LONDON, 5 June — Saudi Ambassador to Britain Ghazi Algosaibi yesterday slammed the British press coverage of four Britons sentenced to jail and floggings in the Kingdom for illegally trading alcohol.


“The feeding frenzy of some British newspapers will not help anyone, least of all those convicted,” Algosaibi said in a statement. “Apparently there is a new maxim guiding some elements in the British media: To err abroad is human; never to be punished is British.”


British newspapers at the weekend said at least one of the men claimed he was being tortured in jail and forced to make a false confession. Algosaibi said the judgment was preliminary and that the men had various levels of appeal before the punishment was carried out.


The four men appeared in a Riyadh court on May 26. Kevin Hawkins was sentenced to two-and-a-half years in jail and 500 lashes, Kevin Hartley to two-and-a-half years and 300 lashes, Paul Moss to two years and 500 lashes and David Mornin to one year and 300 lashes.

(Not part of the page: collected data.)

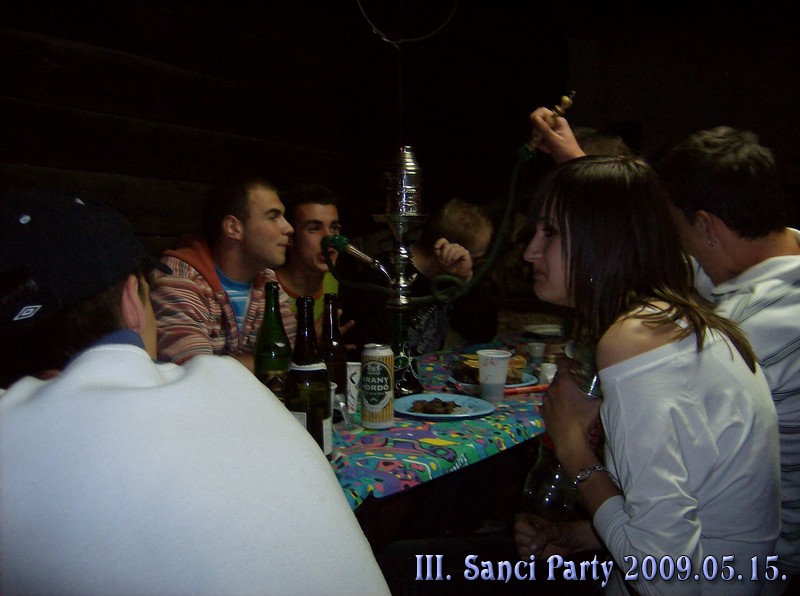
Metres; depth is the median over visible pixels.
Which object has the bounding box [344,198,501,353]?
man
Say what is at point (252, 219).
man
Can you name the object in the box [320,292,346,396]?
beer bottle
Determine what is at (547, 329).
plate
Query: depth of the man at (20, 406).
0.83 m
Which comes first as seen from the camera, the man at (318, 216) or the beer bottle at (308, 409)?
the beer bottle at (308, 409)
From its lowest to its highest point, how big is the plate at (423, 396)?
0.022 m
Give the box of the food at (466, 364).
[451,354,526,384]
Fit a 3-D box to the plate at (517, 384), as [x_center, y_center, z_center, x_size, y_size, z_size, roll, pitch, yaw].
[0.273,0.245,2.212,0.242,0.023,0.245,4,7,35]
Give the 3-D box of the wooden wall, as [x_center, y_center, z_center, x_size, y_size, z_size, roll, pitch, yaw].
[-0.782,-0.683,3.664,0.240,2.909,5.771,4,7,35]
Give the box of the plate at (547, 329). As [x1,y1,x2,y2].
[523,323,563,337]
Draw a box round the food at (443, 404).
[410,397,461,413]
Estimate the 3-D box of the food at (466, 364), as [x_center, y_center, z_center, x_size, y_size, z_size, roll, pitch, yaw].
[0.267,0.207,2.206,0.197,0.062,0.197,4,7,35]
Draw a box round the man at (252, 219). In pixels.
[150,176,294,369]
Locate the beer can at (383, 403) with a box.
[360,343,395,429]
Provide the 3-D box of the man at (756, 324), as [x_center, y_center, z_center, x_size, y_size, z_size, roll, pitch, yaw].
[0.760,0.193,1.820,0.781,1.252,0.619,4,7,35]
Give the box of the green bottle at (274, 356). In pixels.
[253,281,291,399]
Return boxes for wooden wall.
[0,0,576,265]
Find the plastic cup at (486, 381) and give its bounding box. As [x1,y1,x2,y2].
[477,348,511,401]
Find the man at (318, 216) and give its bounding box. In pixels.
[276,183,346,332]
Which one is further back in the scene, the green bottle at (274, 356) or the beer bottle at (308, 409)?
the green bottle at (274, 356)
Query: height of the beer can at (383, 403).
0.190 m
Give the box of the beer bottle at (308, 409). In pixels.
[284,293,332,456]
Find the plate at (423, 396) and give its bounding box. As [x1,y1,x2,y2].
[392,392,495,419]
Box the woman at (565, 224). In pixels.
[513,154,782,595]
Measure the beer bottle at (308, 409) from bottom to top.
0.333 m
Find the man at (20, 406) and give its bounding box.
[0,185,391,595]
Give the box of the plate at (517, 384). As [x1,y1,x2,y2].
[449,372,539,393]
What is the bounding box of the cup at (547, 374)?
[537,362,557,384]
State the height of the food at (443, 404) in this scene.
0.028 m
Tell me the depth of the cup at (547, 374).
2.16 m
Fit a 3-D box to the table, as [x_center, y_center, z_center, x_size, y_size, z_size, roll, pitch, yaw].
[0.066,0.313,2.194,0.971,0.147,2.059,4,7,35]
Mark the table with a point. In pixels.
(423, 434)
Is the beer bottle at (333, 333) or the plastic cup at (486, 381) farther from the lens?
the plastic cup at (486, 381)
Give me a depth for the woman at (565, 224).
1.23 m
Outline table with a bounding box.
[323,334,562,511]

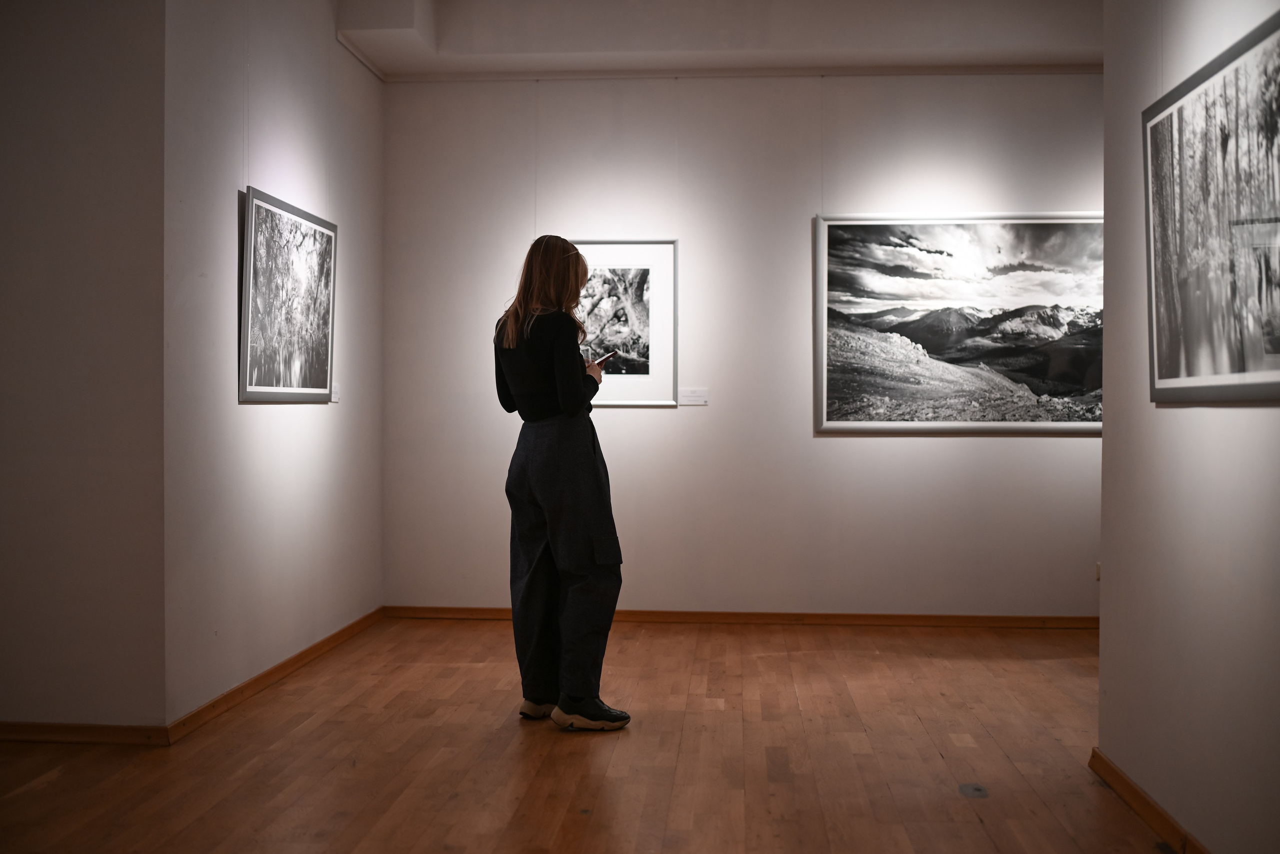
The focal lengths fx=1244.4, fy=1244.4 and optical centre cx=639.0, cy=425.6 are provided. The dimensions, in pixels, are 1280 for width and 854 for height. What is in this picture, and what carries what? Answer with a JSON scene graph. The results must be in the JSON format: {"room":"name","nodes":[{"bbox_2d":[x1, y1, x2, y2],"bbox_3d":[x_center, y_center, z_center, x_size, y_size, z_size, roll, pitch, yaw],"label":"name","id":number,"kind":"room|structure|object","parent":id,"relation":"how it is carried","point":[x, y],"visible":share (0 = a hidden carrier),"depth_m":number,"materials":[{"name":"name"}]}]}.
{"room":"museum","nodes":[
{"label":"museum","id":0,"kind":"room"},
{"bbox_2d":[0,0,170,736],"bbox_3d":[-2.485,-0.504,4.234,1.951,3.120,0.158,0,1,4],"label":"left front wall","id":1,"kind":"structure","parent":0,"point":[28,272],"depth_m":4.10,"materials":[{"name":"paint"}]},
{"bbox_2d":[0,720,170,745],"bbox_3d":[-2.413,1.010,4.124,1.796,0.068,0.017,0,1,4],"label":"baseboard","id":2,"kind":"structure","parent":1,"relation":"attached to","point":[21,735],"depth_m":4.09,"materials":[{"name":"brown wood"}]},
{"bbox_2d":[159,0,382,731],"bbox_3d":[-1.535,-0.545,5.377,0.156,3.157,2.323,0,1,4],"label":"left wall","id":3,"kind":"structure","parent":0,"point":[329,419],"depth_m":4.91,"materials":[{"name":"white paint"}]},
{"bbox_2d":[165,605,382,745],"bbox_3d":[-1.455,0.998,5.320,0.018,0.074,2.271,0,1,4],"label":"baseboard","id":4,"kind":"structure","parent":3,"relation":"attached to","point":[276,668],"depth_m":4.90,"materials":[{"name":"brown wood"}]},
{"bbox_2d":[239,185,337,402],"bbox_3d":[-1.450,-0.513,5.193,0.026,0.823,1.000,0,1,4],"label":"framed photograph","id":5,"kind":"object","parent":3,"relation":"attached to","point":[284,212],"visible":0.98,"depth_m":5.12,"materials":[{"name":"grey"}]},
{"bbox_2d":[330,382,340,402],"bbox_3d":[-1.435,-0.156,5.832,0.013,0.087,0.150,0,1,4],"label":"label","id":6,"kind":"object","parent":3,"relation":"attached to","point":[336,394],"visible":0.67,"depth_m":5.86,"materials":[{"name":"white paper"}]},
{"bbox_2d":[0,612,1168,853],"bbox_3d":[-0.127,1.115,2.919,6.382,0.103,7.953,0,1,4],"label":"wooden floor","id":7,"kind":"structure","parent":0,"point":[968,824],"depth_m":3.95,"materials":[{"name":"brown wood"}]},
{"bbox_2d":[490,236,631,731],"bbox_3d":[-0.287,0.199,4.495,0.492,1.686,0.514,0,1,4],"label":"woman","id":8,"kind":"object","parent":7,"relation":"on","point":[522,386],"visible":0.98,"depth_m":4.37},
{"bbox_2d":[591,350,618,367],"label":"smartphone","id":9,"kind":"object","parent":8,"relation":"in","point":[607,357],"visible":0.59,"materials":[{"name":"black"}]},
{"bbox_2d":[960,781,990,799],"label":"floor outlet cover","id":10,"kind":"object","parent":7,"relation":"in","point":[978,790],"visible":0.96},
{"bbox_2d":[339,0,1101,81],"bbox_3d":[0.783,-2.031,5.756,4.729,0.362,2.129,0,1,4],"label":"ceiling","id":11,"kind":"structure","parent":0,"point":[880,38],"depth_m":6.11,"materials":[{"name":"white paint"}]},
{"bbox_2d":[382,67,1099,617],"bbox_3d":[0.774,-0.557,6.499,4.261,3.172,0.154,0,1,4],"label":"back wall","id":12,"kind":"structure","parent":0,"point":[940,451],"depth_m":6.44,"materials":[{"name":"white paint"}]},
{"bbox_2d":[572,238,679,407],"bbox_3d":[-0.174,-0.535,6.531,0.729,0.889,0.027,0,1,4],"label":"framed picture","id":13,"kind":"object","parent":12,"relation":"attached to","point":[624,252],"visible":0.71,"depth_m":6.52,"materials":[{"name":"white paper"}]},
{"bbox_2d":[677,387,708,405],"bbox_3d":[0.274,-0.153,6.376,0.168,0.087,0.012,0,1,4],"label":"label","id":14,"kind":"object","parent":12,"relation":"attached to","point":[687,401],"visible":0.98,"depth_m":6.37,"materials":[{"name":"white paper"}]},
{"bbox_2d":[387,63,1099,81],"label":"picture rail","id":15,"kind":"structure","parent":12,"relation":"attached to","point":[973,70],"depth_m":6.43,"materials":[{"name":"white paint"}]},
{"bbox_2d":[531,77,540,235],"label":"hanging wire","id":16,"kind":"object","parent":15,"relation":"hanging from","point":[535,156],"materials":[{"name":"grey metal"}]},
{"bbox_2d":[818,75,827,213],"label":"hanging wire","id":17,"kind":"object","parent":15,"relation":"hanging from","point":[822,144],"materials":[{"name":"grey metal"}]},
{"bbox_2d":[385,605,1103,627],"bbox_3d":[0.823,0.994,6.454,4.076,0.068,0.017,0,1,4],"label":"baseboard","id":18,"kind":"structure","parent":12,"relation":"attached to","point":[958,618],"depth_m":6.44,"materials":[{"name":"brown wood"}]},
{"bbox_2d":[813,211,1101,434],"bbox_3d":[1.720,-0.536,6.376,1.588,1.156,0.028,0,1,4],"label":"framed picture","id":19,"kind":"object","parent":12,"relation":"attached to","point":[915,282],"visible":0.96,"depth_m":6.37},
{"bbox_2d":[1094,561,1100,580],"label":"wall socket","id":20,"kind":"object","parent":12,"relation":"attached to","point":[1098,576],"visible":0.25,"depth_m":6.21,"materials":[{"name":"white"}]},
{"bbox_2d":[1097,0,1279,853],"bbox_3d":[1.325,-0.431,1.725,0.143,3.054,4.623,0,1,4],"label":"right wall","id":21,"kind":"structure","parent":0,"point":[1168,409],"depth_m":3.19,"materials":[{"name":"paint"}]},
{"bbox_2d":[1089,747,1209,853],"bbox_3d":[1.223,1.050,1.722,0.021,0.073,4.375,0,1,4],"label":"baseboard","id":22,"kind":"structure","parent":21,"relation":"attached to","point":[1140,795],"depth_m":3.32,"materials":[{"name":"brown wood"}]},
{"bbox_2d":[1142,11,1279,405],"bbox_3d":[1.329,-0.447,2.824,0.026,0.788,1.092,0,1,4],"label":"framed photograph","id":23,"kind":"object","parent":21,"relation":"attached to","point":[1258,362],"visible":1,"depth_m":2.87,"materials":[{"name":"grey paper"}]}
]}

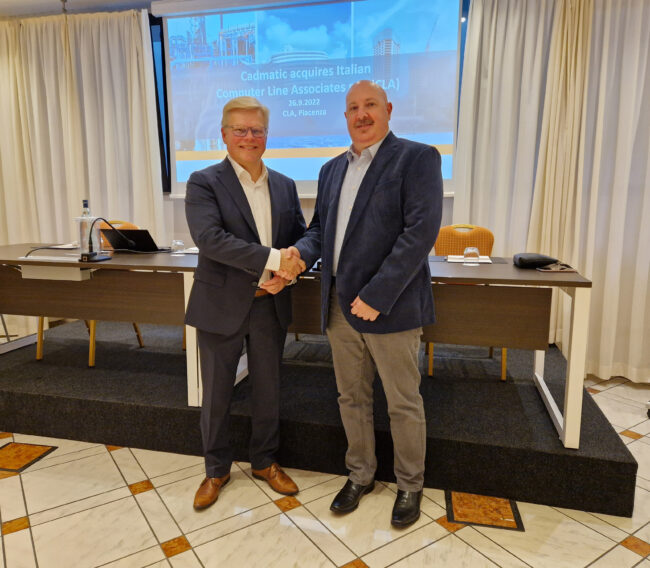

Mornin was also fined SR40,000. A Foreign Office spokeswoman said last Thursday that the men had the right to appeal and were likely to ask for the flogging to be commuted in exchange for longer jail terms.


In 1998, Algosaibi dismissed as “laughable” claims by two British nurses, convicted of stabbing to death a colleague, that they confessed after being threatened with gang rape. The pair, Lucille McLaughlin and Deborah Parry, were later released and returned to Britain after being pardoned by the Saudi government.